“There has never been a better time to hire people, but employers are taking too long and hiring the wrong people,” says Leadership Expert Roberta Matuson, president of Human Resource Solutions, who helps organizations revolutionize their ability to attract top talent.
Top talent has started stampeding out the door.
“It’s like wildebeest crossing the plains. One begins the migration and the rest follow,” states Matuson, author of Selecting for Success: The Complete Guide to Hiring Top Talent and Suddenly in Charge , a Washington Post Top 5 Leadership Pick.
Twenty-two percent of small-business owners project increasing the total number of jobs at their company in the next year, according to a new Wells Fargo/Gallup Small Business Index poll. Large companies, like Google and Qualcomm are currently trying to fill hundreds of job openings.
“We’ve noticed a dramatic increase in the number of companies asking us to help them accelerate their ability to bring in the top talent needed to fuel their growth,” she says. “To help our clients, we’ve produced a Special Report, ‘The Magnetic Organization: How to Attract Top Talent to Your Organization’ (http://ow.ly/9h5Ma). We reveal talent acquisition best practices that our most successful clients use and we explain how others can achieve the same level of results, regardless of budget,” she says.

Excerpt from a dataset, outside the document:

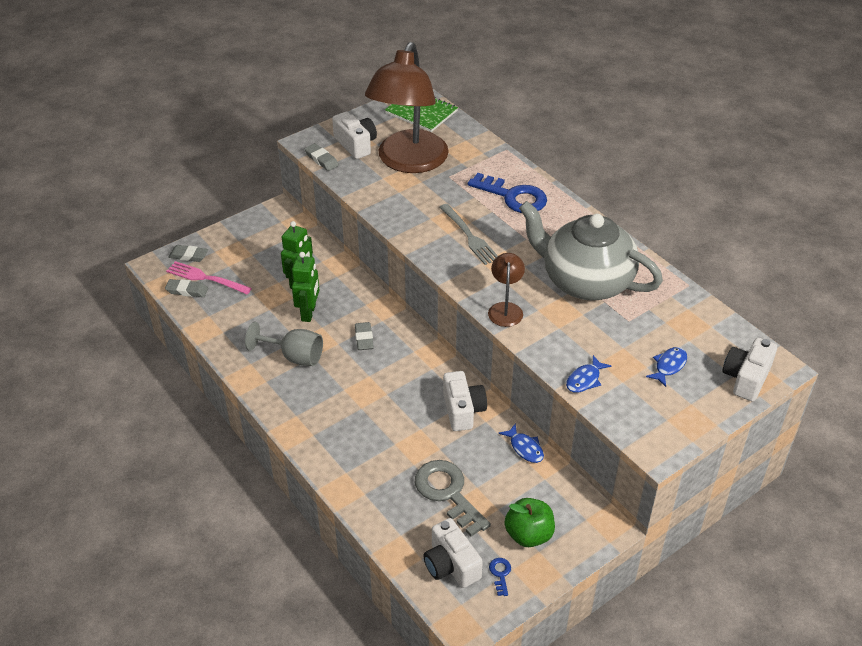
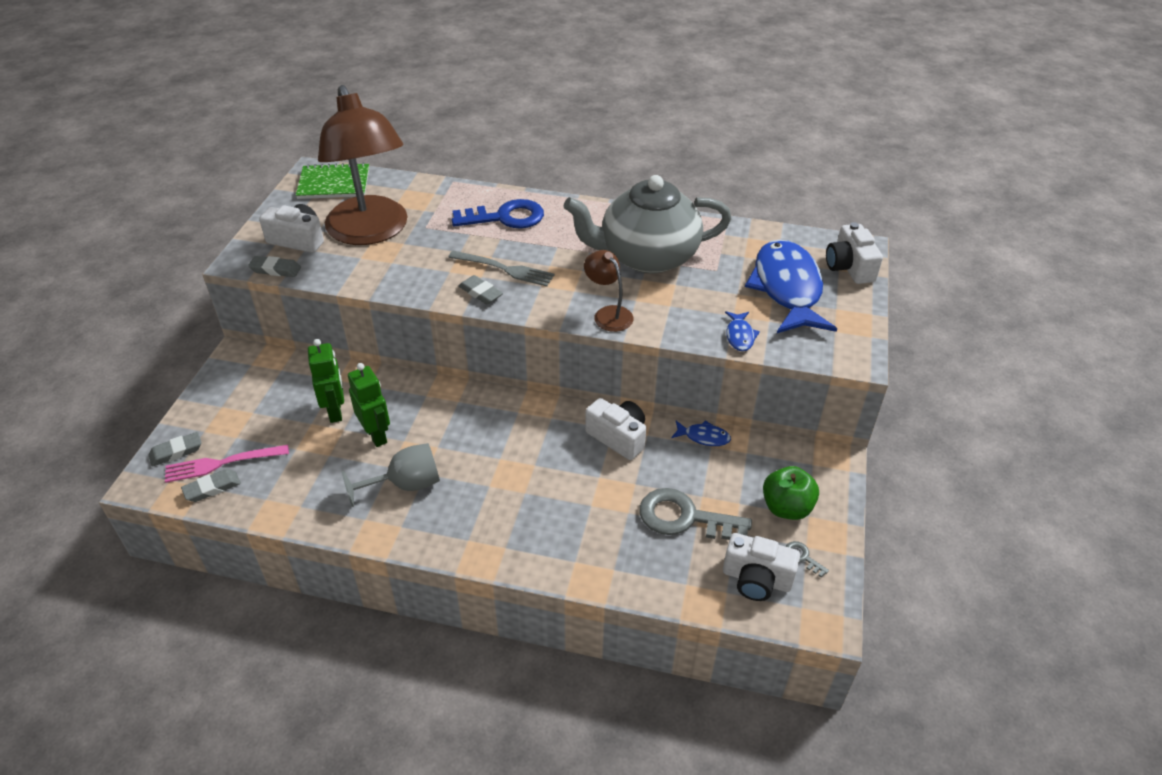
camera: 40 degrees left, 0 degrees up
grey eraser [355,322,374,350] -> grey eraser moved to [459,275,503,304]
blue key [489,558,511,596] -> grey key [785,541,829,578]
blue fish [646,347,687,387] -> blue fish [745,240,837,333], size x2.46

Matuson notes that hiring is a two-way street, especially when trying to woo top talent. “Interviewing isn’t just asking questions and listening for responses. Hiring managers must be able to quickly assess candidates. Failure to do so can result in great candidates being hired out from under you by the competition. All hiring managers should be trained on how to interview,” she says.

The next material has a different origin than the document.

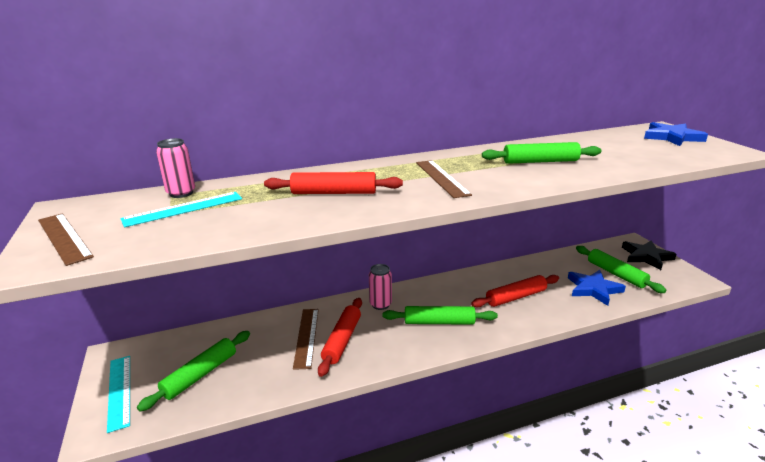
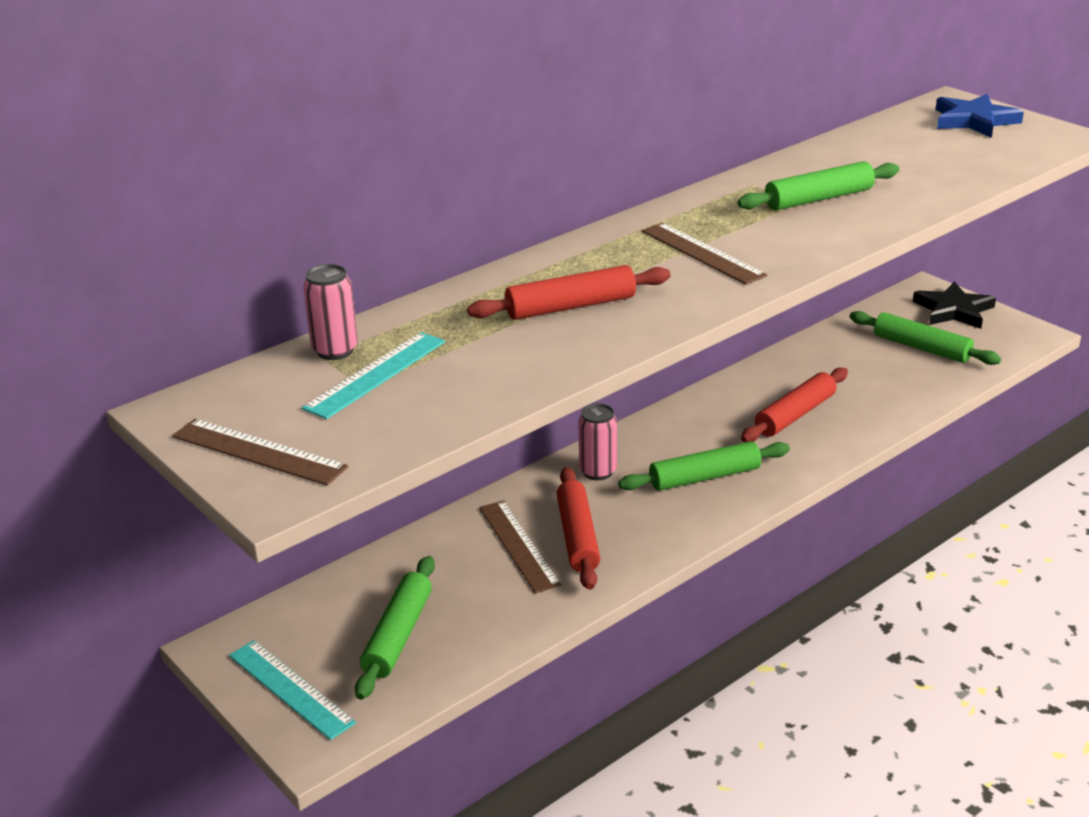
camera: 20 degrees left, 5 degrees up
blue star [568,270,626,306] -> none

Is it possible to avoid the following scenario? “How did I not see that coming? I spent three hours with this guy and I thought he was the one. My problem employee sailed through the interviewing process and left a lasting impression on all of us!”
“Absolutely!” exclaims Matuson. “Few managers enjoy interviewing. They enter the process with one goal in mind: to get the hiring process over with. Warning lights are going off about the candidate, but heck, no one is perfect!”

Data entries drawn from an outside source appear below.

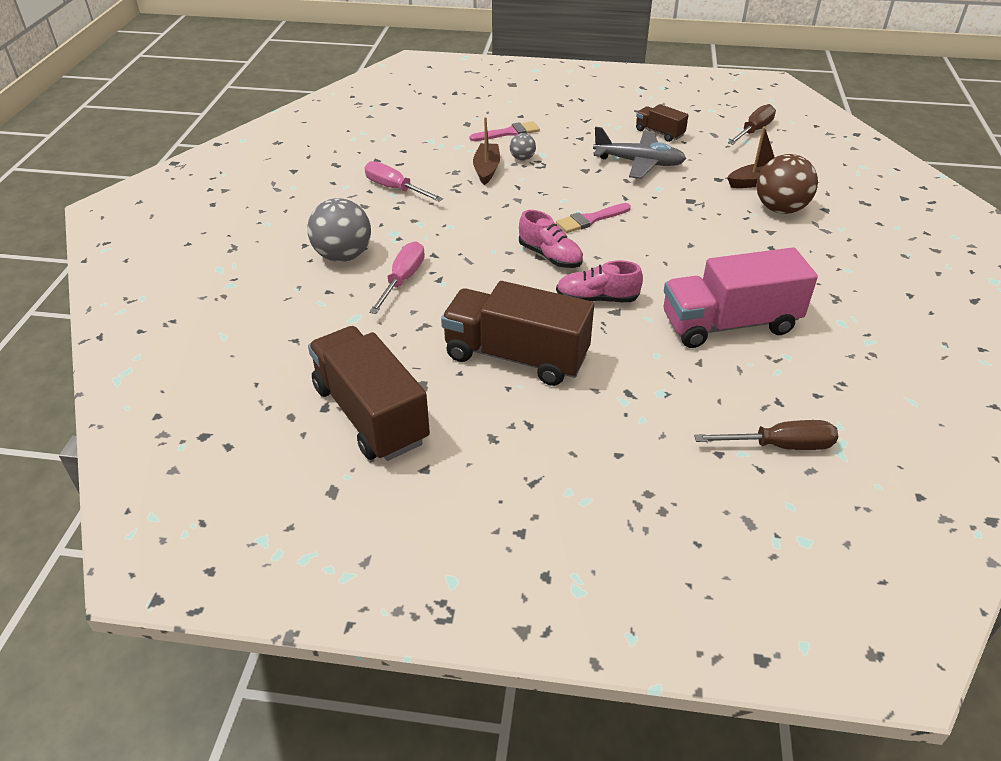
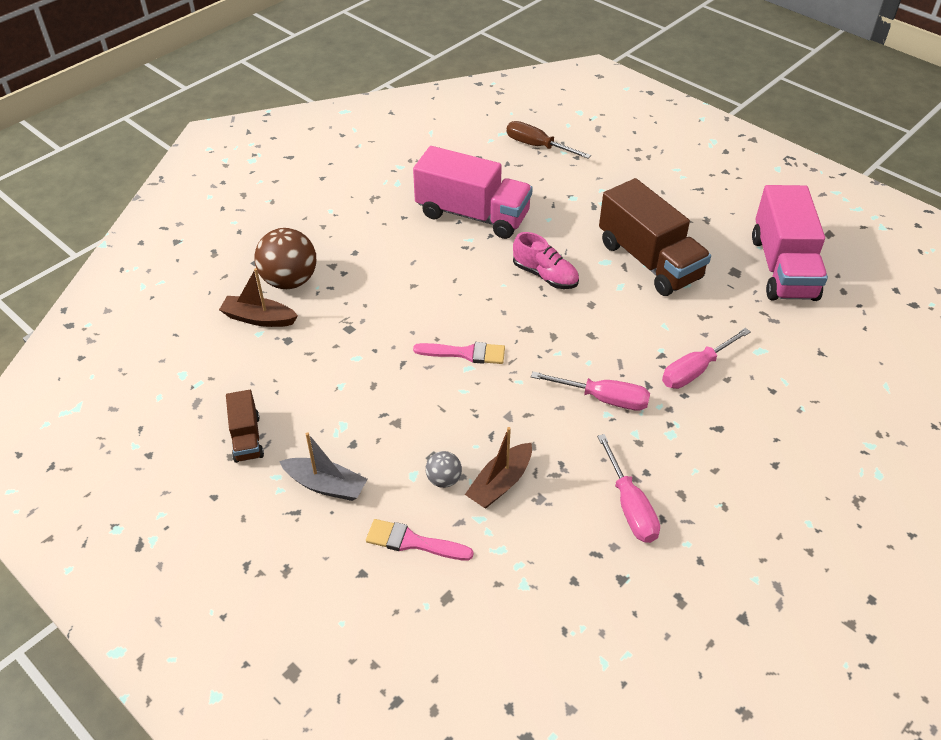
camera: 145 degrees left, 5 degrees up
grey ball [307,198,371,262] -> none
brown truck [308,326,430,461] -> pink truck [752,185,828,301]
pink shoe [519,210,583,268] -> none
grey plane [593,127,686,179] -> none
brown screwdriver [728,104,776,145] -> none
none -> grey boat [279,433,368,501]
none -> pink screwdriver [531,372,650,411]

“The most important skill leaders need to master is the ability to select top talent,” says Matuson. “Do this well, and you’ll be freed up to bring in new business and increase profitability. Fail to master this skill and soon you may find yourself on the other side of the interviewing desk.”
Matuson recommends a refresher course in interviewing for those whose skills may be rusty.
Here are tips from Matuson’s playbook on Selecting for Success.
- Identify what you need before you begin the search. I’ve seen too many employers hire people based on a gut feel. They think this person can do the job, although they’ve never really defined what the job entails. Create an overview of what you are looking for before beginning the search.
- Hire for fit. You can train people to do just about any job, but it’s extremely difficult to change behavior. Think about the traits that your star players have in common. For example, do they take initiative? Do they work well independently? This will help you determine what you should be looking for in your new hires.
- Train hiring managers on how to interview candidates. It takes skills, practice, and patience to hire top talent. Make sure everyone involved in the hiring decision is trained on behavioral-based interviewing. Behavioral-based interviewing focuses on experiences, behaviors, knowledge, skills, and abilities that are job-related. It is based on the belief that past behavior and performance predicts future behavior and performance.
- Be patient. My clients with workforces that are the envy of others all have one thing in common: Patience. Whenever assessing candidates they always ask, “Is this person good enough?” If the answer is, “No,” or, “I’m not sure,” then they pass on the candidate. Their patience always pays off. Hiring top talent is a skill that can be learned by anyone willing to improve on the way they’ve always done things.